Jolie Hoyt is a good Southern girl living in Hendrix, a small Florida Panhandle town. All too aware of her family’s closet full of secrets and long-held distrust of outsiders, Jolie throws caution to the wind when she meets Sam Lense, a Jewish anthropology student from Miami, who is in town to study the ethnic makeup of the region.

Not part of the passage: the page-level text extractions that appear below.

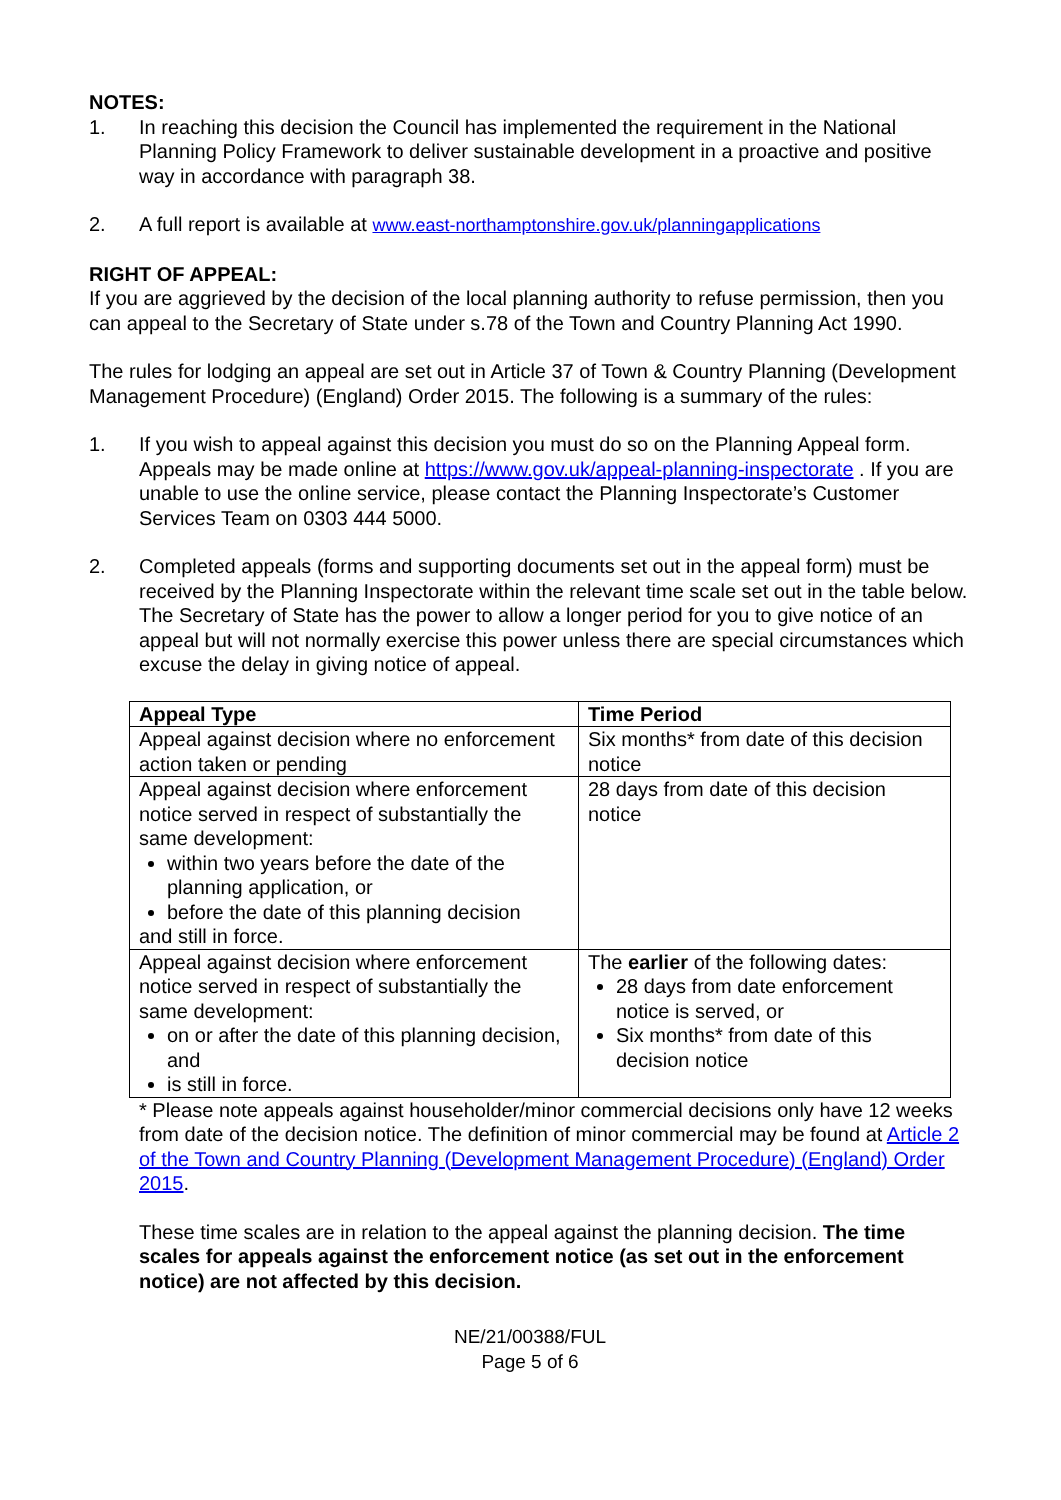NOTES:
1. In reaching this decision the Council has implemented the requirement in the National Planning Policy Framework to deliver sustainable development in a proactive and positive way in accordance with paragraph 38.
2. A full report is available at www.east-northamptonshire.gov.uk/planningapplications
RIGHT OF APPEAL:
If you are aggrieved by the decision of the local planning authority to refuse permission, then you can appeal to the Secretary of State under s.78 of the Town and Country Planning Act 1990.
The rules for lodging an appeal are set out in Article 37 of Town & Country Planning (Development Management Procedure) (England) Order 2015. The following is a summary of the rules:
1. If you wish to appeal against this decision you must do so on the Planning Appeal form. Appeals may be made online at https://www.gov.uk/appeal-planning-inspectorate . If you are unable to use the online service, please contact the Planning Inspectorate’s Customer Services Team on 0303 444 5000.
2. Completed appeals (forms and supporting documents set out in the appeal form) must be received by the Planning Inspectorate within the relevant time scale set out in the table below. The Secretary of State has the power to allow a longer period for you to give notice of an appeal but will not normally exercise this power unless there are special circumstances which excuse the delay in giving notice of appeal.
| Appeal Type | Time Period |
| --- | --- |
| Appeal against decision where no enforcement action taken or pending | Six months* from date of this decision notice |
| Appeal against decision where enforcement notice served in respect of substantially the same development: within two years before the date of the planning application, or before the date of this planning decision and still in force. | 28 days from date of this decision notice |
| Appeal against decision where enforcement notice served in respect of substantially the same development: on or after the date of this planning decision, and is still in force. | The earlier of the following dates: 28 days from date enforcement notice is served, or Six months* from date of this decision notice |
* Please note appeals against householder/minor commercial decisions only have 12 weeks from date of the decision notice. The definition of minor commercial may be found at Article 2 of the Town and Country Planning (Development Management Procedure) (England) Order 2015.
These time scales are in relation to the appeal against the planning decision. The time scales for appeals against the enforcement notice (as set out in the enforcement notice) are not affected by this decision.
NE/21/00388/FUL
Page 5 of 6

Jolie and Sam fall recklessly in love, but their affair ends abruptly when Sam is discovered to have pried too deeply into Hendrix’s dark racial history and he becomes the latest victim in a long tradition of small-town violence. Twelve years later, Jolie and Sam are forced to revisit the unresolved issues of their young love and finally shed light on the ugly history of Jolie’s hometown. A complex and compulsively readable Southern saga, American Ghost is a richly woven exploration of how the events of our past haunt our present.
PUBLISHERS WEEKLY
In her fourth novel (after The Schooling of Claybird Catts), Owens takes on an ugly subject and largely succeeds with an engrossing story. Based on the last reported lynching in America, Owens relocates the history to a tiny Florida town, where, in 1938, Henry Kite, a black man, was lynched after shooting a Jewish storekeeper. Decades later, the storekeeper's great-grandson, Sam, a graduate student in anthropology, arrives to investigate the lynching. Things get complicated when he falls for Jolie, a Pentecostal preacher's daughter whose family are thought of as "inbred hillbillies." In the town of Hendrix, everyone knows everything, and tongues wag over Jolie's catching herself a "rich Jew." Then, while hunting with her brothers, Sam is shot. As he recuperates, Jolie flees, believing he was only using her for the investigation. The two don't meet again until a decade later when another investigator becomes interested in the lynching. A thwarted romance set against the backdrop of a town's difficult history, this story showcases Owens's talent for characterization and her ability to make settings come alive, but her choice to write dialogue in dialect sounds too much like something we've heard before.